I wonder if they are funded by MS.

[TheAnimus]

yes because anyone who finds secuirty bugs in apple products must be, because apple products aren't made by mortals.

apple has big problems, they've taken BSD and changed it. Maintaining that is a nightmare as any developer can imagine (everytime someone updates BSD, you've got to look at the changes u made to the part been updated, and subsiquent uses of that area).

Now their on x86 code, the classic proof of concept (aka script kiddie loving) code will work straight on the mac in most cases.

Their advertising campagin is just plain mis-leading, and gives people the idea that your more safe on an apple than you are on a PC running windows or FreeBSD say. yeh, like thats remotely true.

[fuddam]

Digit is massively PRO mac, if anything. Gets quite annoying sometimes, esp in the NLE world

[BroadbandPlacey]

gee woopy doo

52 'vulnerabilities'

anyone got the figure for the number on win XP and IE over the same period, id bet it's a hell of a lot more than 52

oh and i find this amusing, i use my mac, my bro uses his wintel,

guess who got a virus tonight by browsing a forum that had a virus embedded in the website due to a venerability in IE?

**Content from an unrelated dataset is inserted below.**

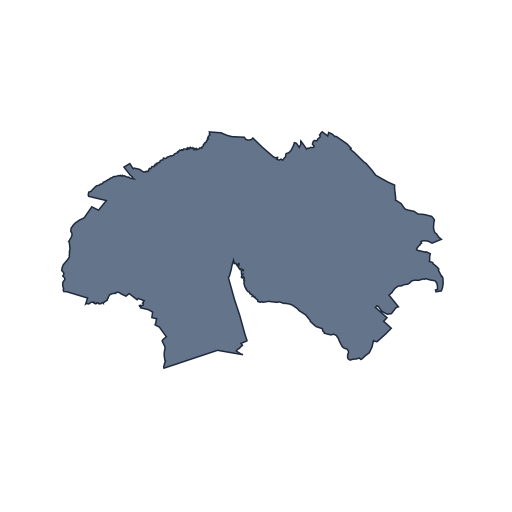 Supur, Satu Mare, Romania, rotated 32°
{"feature_id": "2599482B47171658454512", "entity_name": "Supur", "entity_type": "district", "adm_level": 2, "iso_a3": "ROU", "parent_name": "Romania", "parent_adm1": "Satu Mare", "projection": "mercator", "projection_center": [22.793, 47.46], "detail": "fine", "context": "isolated", "style": "filled", "palette": "slate", "viewbox_px": 512, "rotation_deg": 32, "n_neighbors": 0, "source": "geoboundaries", "source_scale": "gbopen_adm2", "svg_char_len": 6121}
<svg xmlns="http://www.w3.org/2000/svg" viewBox="0 0 512 512"><g transform="rotate(32 256 256)"><path d="M237.4,399.9L273.3,356.4L297.3,346.6L294.8,347.1L289.7,347.0L289.7,345.4L291.0,342.9L290.9,342.1L291.9,338.9L289.6,338.1L293.3,332.8L292.9,332.2L288.6,328.7L273.6,314.9L260.8,304.3L244.1,289.0L244.1,287.1L242.0,280.1L240.9,277.6L239.2,271.5L241.6,273.9L242.7,273.0L245.1,274.1L245.3,271.5L246.0,271.7L246.7,274.7L249.1,275.8L249.8,276.0L249.7,275.1L250.5,274.6L253.6,274.7L251.7,275.6L251.6,276.6L253.5,279.2L254.0,279.5L254.5,278.7L254.6,281.5L255.9,282.0L256.6,281.3L256.4,280.3L257.6,280.7L258.0,281.1L258.1,283.0L258.3,282.4L258.8,283.3L259.4,283.1L259.9,285.1L262.8,288.0L264.1,288.4L264.6,289.2L265.0,289.0L266.6,290.1L268.3,290.4L269.0,289.9L270.7,291.1L271.3,290.7L271.7,291.1L273.7,291.1L274.0,291.9L274.3,291.2L274.8,291.7L276.2,291.9L276.6,291.3L277.2,292.0L280.9,292.5L281.6,293.6L284.4,292.9L284.9,291.6L286.4,291.6L290.7,287.8L298.4,284.2L300.0,282.5L305.0,281.4L305.7,280.7L310.1,278.9L313.2,278.4L318.9,278.7L321.7,279.5L329.2,279.6L336.0,281.9L336.7,282.7L342.5,283.8L344.4,284.0L350.7,282.5L352.5,284.3L353.8,284.3L354.8,285.3L361.2,283.3L363.3,281.2L366.1,280.8L369.7,282.4L371.7,284.0L377.2,287.2L379.6,287.5L382.5,286.7L384.8,287.7L385.6,288.9L386.2,291.5L387.6,293.7L388.7,294.4L391.0,294.4L392.9,292.2L395.8,290.0L397.6,287.8L399.7,288.2L400.4,287.1L401.6,282.5L403.3,278.2L402.7,272.0L400.5,265.5L402.1,265.4L404.1,264.5L407.3,253.3L409.0,245.6L398.8,243.7L399.8,238.9L384.5,236.3L384.9,234.3L385.3,233.9L387.4,234.3L392.1,236.2L394.3,236.1L398.2,235.8L401.4,233.1L402.1,225.7L403.7,223.6L389.5,218.7L390.7,214.8L390.6,213.4L391.1,209.6L392.6,206.1L395.3,204.2L396.5,202.1L399.7,199.4L400.6,197.5L401.3,194.5L403.7,192.2L406.9,190.4L409.9,186.9L411.3,186.4L411.9,185.3L417.0,183.8L421.0,182.1L423.8,183.3L425.9,185.5L427.6,188.0L426.2,189.7L427.6,191.0L431.7,187.4L431.0,184.2L429.3,180.2L426.4,175.9L424.9,174.8L424.3,174.6L424.2,175.0L418.2,171.4L418.0,170.2L415.6,169.4L410.1,168.7L409.4,167.9L405.9,168.7L405.2,166.9L403.8,164.9L402.6,161.7L399.0,162.1L397.8,162.5L397.9,162.9L389.5,165.7L388.7,165.5L388.4,163.7L388.8,160.5L389.3,159.5L389.0,158.3L389.6,157.4L388.3,156.6L389.0,155.1L390.9,153.7L394.1,152.2L398.5,151.8L404.4,143.6L400.7,143.1L397.5,141.6L395.4,141.4L393.6,140.2L391.3,137.6L388.8,132.7L388.5,131.3L387.6,130.5L384.0,129.3L376.3,131.8L371.1,134.6L366.5,134.3L360.3,136.6L357.3,137.2L351.2,134.6L344.5,134.6L343.9,133.0L337.5,125.0L336.0,122.4L328.6,123.4L314.8,124.1L309.1,121.9L299.9,119.1L298.3,119.2L284.7,116.2L279.3,115.5L279.7,114.3L273.8,112.7L261.5,112.1L260.3,112.2L259.7,112.9L256.0,112.2L252.2,112.7L253.2,116.2L246.3,115.6L246.2,116.7L245.7,117.6L246.1,118.6L245.7,119.7L246.8,120.2L247.3,121.4L246.3,124.2L246.8,125.5L246.4,126.2L244.4,127.0L243.8,128.3L244.5,131.2L247.3,132.2L247.3,133.2L246.9,133.8L244.9,134.9L244.0,136.4L242.8,137.1L242.3,138.5L233.1,134.7L233.5,135.7L234.8,137.3L235.1,141.0L230.6,139.0L228.6,139.4L228.4,140.0L228.8,140.4L229.2,142.2L229.8,148.2L228.9,151.4L227.6,152.7L227.3,153.5L228.5,156.2L228.0,158.5L227.9,160.6L225.8,160.6L224.8,162.5L222.2,162.9L222.4,161.3L222.1,160.9L220.4,162.4L218.3,162.7L203.6,160.4L190.8,157.6L190.4,159.7L187.8,162.0L185.5,162.5L183.1,161.5L172.4,167.5L167.4,169.1L161.1,170.0L150.9,175.4L151.5,175.7L151.3,176.4L151.9,177.4L152.8,177.7L152.5,179.1L152.1,179.7L152.5,180.5L152.5,181.4L153.4,181.8L152.7,182.2L153.3,183.6L153.0,184.7L153.6,185.4L152.6,187.3L153.0,188.1L152.5,188.6L152.4,189.4L153.0,190.5L152.4,192.2L152.8,193.2L151.1,194.0L150.8,195.5L149.8,196.7L148.7,196.5L149.0,197.3L147.4,197.2L147.7,197.9L147.2,198.1L147.5,198.4L147.2,198.7L147.0,198.3L145.7,197.8L145.9,198.2L145.3,198.4L145.4,199.0L144.9,198.1L143.5,198.7L143.2,199.6L142.6,199.0L142.5,200.2L141.0,200.3L141.6,201.2L141.6,201.8L140.5,201.4L140.6,202.2L138.0,203.5L137.9,205.0L137.5,204.8L136.5,205.4L136.5,206.2L135.1,206.7L135.2,207.4L134.3,209.1L135.0,209.6L132.9,212.4L132.6,214.3L131.7,215.6L130.6,216.2L129.3,218.2L128.3,219.1L128.3,220.3L127.4,221.4L125.6,222.0L126.1,223.9L124.8,225.0L124.3,226.1L124.7,227.7L123.7,228.5L123.2,229.9L122.4,230.2L122.5,230.7L123.2,231.4L121.9,232.0L122.1,232.6L121.9,233.1L122.4,233.9L120.3,235.4L120.5,237.7L119.2,238.2L119.2,239.2L119.5,239.5L119.7,240.9L119.5,241.8L118.9,241.7L118.4,242.6L117.9,242.5L117.5,243.4L115.8,244.4L111.3,244.2L106.1,246.0L105.6,247.1L100.0,244.5L96.9,250.6L106.3,254.0L109.4,254.5L109.8,255.1L111.4,255.3L108.1,256.7L106.6,256.5L104.4,257.5L101.9,257.7L101.1,258.7L100.1,258.3L99.8,259.0L99.1,259.2L99.2,259.6L98.1,259.6L97.9,260.2L97.2,260.4L94.4,263.3L93.1,264.1L92.3,266.2L91.4,266.9L90.8,269.0L90.3,269.3L88.8,272.5L87.4,274.4L87.5,275.6L87.3,276.3L86.0,277.5L85.4,279.2L83.6,280.9L83.0,282.6L81.7,288.8L80.3,290.5L81.4,293.2L82.5,294.1L99.7,288.3L98.2,300.6L90.7,301.3L90.1,313.7L89.7,315.4L87.3,318.9L85.2,323.9L84.6,327.0L84.5,330.5L85.9,333.3L87.6,334.1L88.7,335.3L89.4,337.8L89.5,343.1L90.3,343.2L94.4,348.4L95.7,351.8L96.4,352.1L96.9,353.8L98.3,355.8L98.2,358.8L97.2,365.6L97.8,368.7L98.9,371.3L101.7,372.0L102.7,373.3L102.8,375.5L103.9,375.5L106.0,376.5L106.4,377.9L106.1,379.4L106.2,380.8L107.7,383.5L110.1,385.6L110.5,387.0L111.8,388.0L114.7,386.5L135.4,380.9L137.0,387.0L137.6,385.8L139.0,385.6L139.9,384.8L140.5,382.8L143.1,381.0L143.6,381.1L143.7,381.8L145.2,381.6L145.8,381.1L145.6,380.4L146.2,379.7L147.1,379.8L147.5,379.4L148.3,379.8L148.9,379.0L149.7,378.8L150.6,376.8L151.6,377.0L151.2,376.4L151.6,376.1L152.4,373.8L152.9,373.4L153.3,372.0L152.7,371.2L152.9,370.0L152.4,368.4L152.7,365.8L154.7,363.5L156.8,362.1L156.6,361.2L158.0,360.0L159.4,359.5L161.7,359.6L167.0,359.0L168.3,355.1L178.4,356.1L178.6,354.4L184.9,353.2L184.7,356.0L185.6,355.9L186.4,357.4L185.4,358.6L184.3,358.9L183.4,359.8L184.0,360.4L185.2,359.9L185.6,361.1L193.0,358.6L198.0,358.3L200.3,363.4L205.1,361.9L205.8,364.5L206.3,364.8L206.7,367.5L207.0,367.9L211.7,367.5L222.8,372.0L221.4,376.0L221.4,377.8L227.3,381.5L229.3,386.5L230.7,388.8L234.0,392.8L234.8,392.9L235.3,395.3L236.5,399.0L237.4,399.9Z" fill="#64748b" stroke="#1e293b" stroke-width="1.5"/></g></svg>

im a man of odds - and at the moment, the odds of me catching a virus/worm/tojan on my mac are very slim to exceptionally thin

try and slag of macs all day long - yes there are a few viruses out there, yes the os isnt as perfect as some people make out - but apples failings are nothing when compared to XP

[Kumagoro]

It wouldnt be the first time MS has bank rolled such groups. To think its not possible
is naive at best.

[TheAnimus]

riiiight, some of you might of seen my post about my excitment for the A9, this runs RISC OS, which has no real internal process security. As far as i know there are no 'vunrabilities', there are no viruses.

Is it safer than a windows box, no way!

Is an OS safer because it has fewer published vunrabilities, no. It doesn't work like that, after all you only need ONE.

the big problem is mac has never had a 'learning experiance' like blaster. Even enthusiasts know full well they need to patch windows on patch tuesdays. Mac fans have a zealot/stupid way of viewing security, deny it exists, claim that a report which cronicals flaw counts could be sponsered by malicous competitors (rather than companies who make names finding such things). Don't get arogant, i've been using windows NT on my home box since '98 now, not once had a virus. Had someone who i trusted gave me some code i ran as admin infect. But i don't know of any other infections. So whats most important is been clued up on computer science, now as most mac fans have spent their money on apple products they clearly seam to lack that.

[headbrace]

Yawn. Mac's are vulnerable. Everything is vulnerable, no-one is denying that. If they try to then they're idiots. However, as BroadbandPlacey said, it's often about the odds.

My 5 macs at home have never had a virus or succumbed to any other threat. But then my PC's haven't either. What does this tell us? Absouletely nothing, I'm just wasting forum space. Bt ut I would much rather use my mac than my PC when it comes to the possibility of these things.

For the record, I always found the guys at Digit to be pretty well balanced in their Mac/Windows focus and bias. Some are real Apple fans, others are great Windows devotees. To suggest that they are in some way funded by MS is stupid, uninformed and possible libelous.

[Kumagoro]

Didnt suggest Digit are, I'm talking about the group which did the study. Even then I'm not
saying they are. Just a bit of jokey sceptism and not believing everything I read.

[TheAnimus]

bit more info on the flaws:
http://www.theregister.co.uk/2006/05/15/apple_update/

nice major bug with a player installed on all apples.... thats safe.

[Spud1]

obviously there will be more flaws/bugs/holes found now...more people that use a piece of software/OS to more bugs that will be found. Windows is the dominant OS really these days, so obviously that will be the main target for crackers/virus writers.

OSX has been a small, niche market for years, only now they have started to snowball a bit with OSx86 they are getting more and more attention.